El modelo es Estados Unidos, donde Barack Obama, el presidente, admirador confeso del difunto ex mandatario Ronald Reagan, acaba de pactar elevar el techo de endeudamiento: no hay modo de aumentar los impuestos a los ricos, intocables en su insolencia y degeneración, pero en cambio se argumenta una y otra vez que todo es que la seguridad social sale cara, lo que es falso (es superavitaria desde hace mucho). En realidad, sucede que les pagan a los ricos y le subsidian al Estado asuntos como sus guerras. Pero no hay causa del efecto: a los ricos no se les toca porque ellos son los que "detonan" la economía y provocan "la derrama" (así de prosaico).
Ningún país ni líder del mundo se atreve a tocar a Estados Unidos, menos ahora que hay un presidente "a la izquierda" o en el centro. Más de un país sabe que está amarrado al mercado estadounidense y, mucho más grave aún, el asunto de los BRIC (Brasil, Rusia, India y China), u otros como el del "modelo turco", consisten en que la clase media "haga metástasis", proliferando por doquier, así sea chatarra y a crédito. Desde hace cerca de dos décadas, junto a los ricos hay "nuevos ricos", en todo caso privilegiados, a los que nadie mueve y que lo único que tienen son exigencias. Estados Unidos, en quiebra, no para de exigirle al mundo.
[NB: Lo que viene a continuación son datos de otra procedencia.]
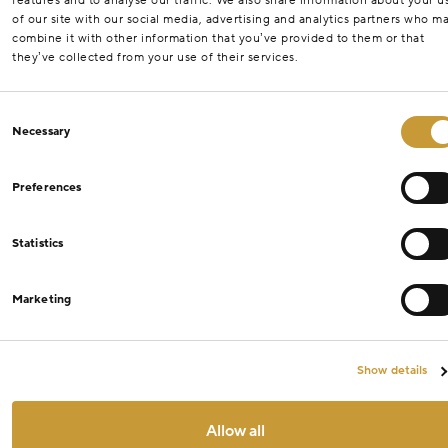
features and to analyse our traffic. We also share information about your u
of our site with our social media, advertising and analytics partners who m
combine it with other information that you’ve provided to them or that
they’ve collected from your use of their services.
Consent
Necessary
Selection
Preferences
Statistics
Marketing
Show details
Allow all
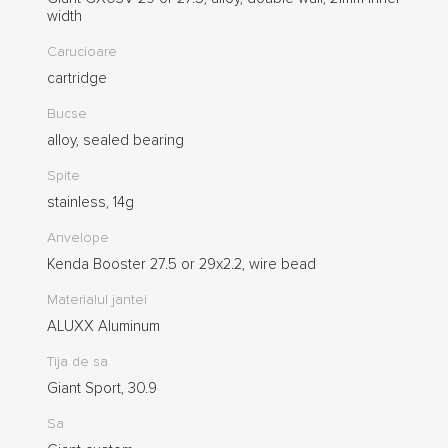
width
Carucioare
cartridge
Bucse
alloy, sealed bearing
Spite
stainless, 14g
Anvelope
Kenda Booster 27.5 or 29x2.2, wire bead
Materialul jantei
ALUXX Aluminum
Tija de sa
Giant Sport, 30.9
Sa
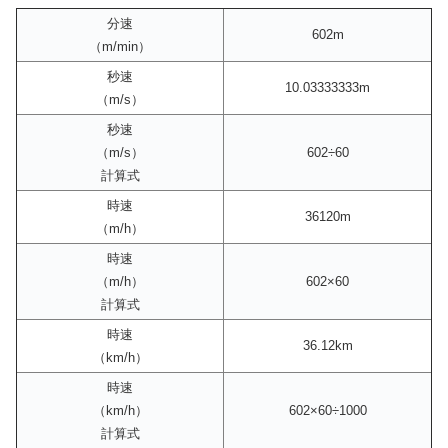
分速
602m
（m/min）
秒速
10.03333333m
（m/s）
秒速
（m/s）
602÷60
計算式
時速
36120m
（m/h）
時速
（m/h）
602×60
計算式
時速
36.12km
（km/h）
時速
（km/h）
602×60÷1000
計算式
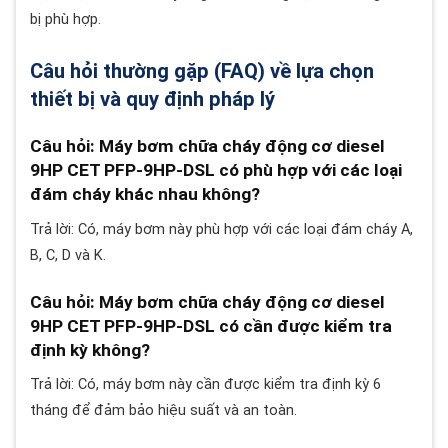
bị phù hợp.
Câu hỏi thường gặp (FAQ) về lựa chọn
thiết bị và quy định pháp lý
Câu hỏi: Máy bơm chữa cháy động cơ diesel
9HP CET PFP-9HP-DSL có phù hợp với các loại
đám cháy khác nhau không?
Trả lời: Có, máy bơm này phù hợp với các loại đám cháy A,
B, C, D và K.
Câu hỏi: Máy bơm chữa cháy động cơ diesel
9HP CET PFP-9HP-DSL có cần được kiểm tra
định kỳ không?
Trả lời: Có, máy bơm này cần được kiểm tra định kỳ 6
tháng để đảm bảo hiệu suất và an toàn.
Lo mismo hacen estas encantadoras clases medias.
El único que se atrevió a una crítica fuerte, llamando las cosas por su nombre, fue el actual primer ministro ruso, Vladimir Putin, quien afirmó que Estados Unidos, parásito de la economía mundial, vive por encima de sus medios, sin querer encarar el menor ajuste. Según Putin, elevar el endeudamiento no resuelve nada: permite que Estados Unidos viva a crédito pasándole la factura a otros. Encima, a juicio de Putin, Estados Unidos no hace sino aprovechar el monopolio del dólar.
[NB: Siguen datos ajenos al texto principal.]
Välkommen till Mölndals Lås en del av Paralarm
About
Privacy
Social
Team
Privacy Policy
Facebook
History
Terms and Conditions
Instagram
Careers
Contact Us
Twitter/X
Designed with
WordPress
En suma, salvo para una clase media demográficamente extendida y políticamente incapaz, la suerte de Estados Unidos es la desgracia de una economía internacional que Washington desde luego no quiere reformar. Así, de nuevo hay signos de estancamiento o de que la crisis seguirá. Nada "light", por cierto. La proliferación de segmentos clasemedieros por doquier bloquea cualquier cambio, así sea una reforma, y abona en el sentido de un conservadurismo de décadas. No queda más que leer las Obras Completas de Paulina Rubio, incluyendo su "Ley de Causa y Efecto", donde la cantante, en un desliz marxista casi imperdonable, explica que de todos modos cada error se paga. Suponiendo que los "light" tengan alguna conciencia de estarse equivocando, en vez de creer que todo es acomodarse a los tiempos y las pequeñas conveniencias.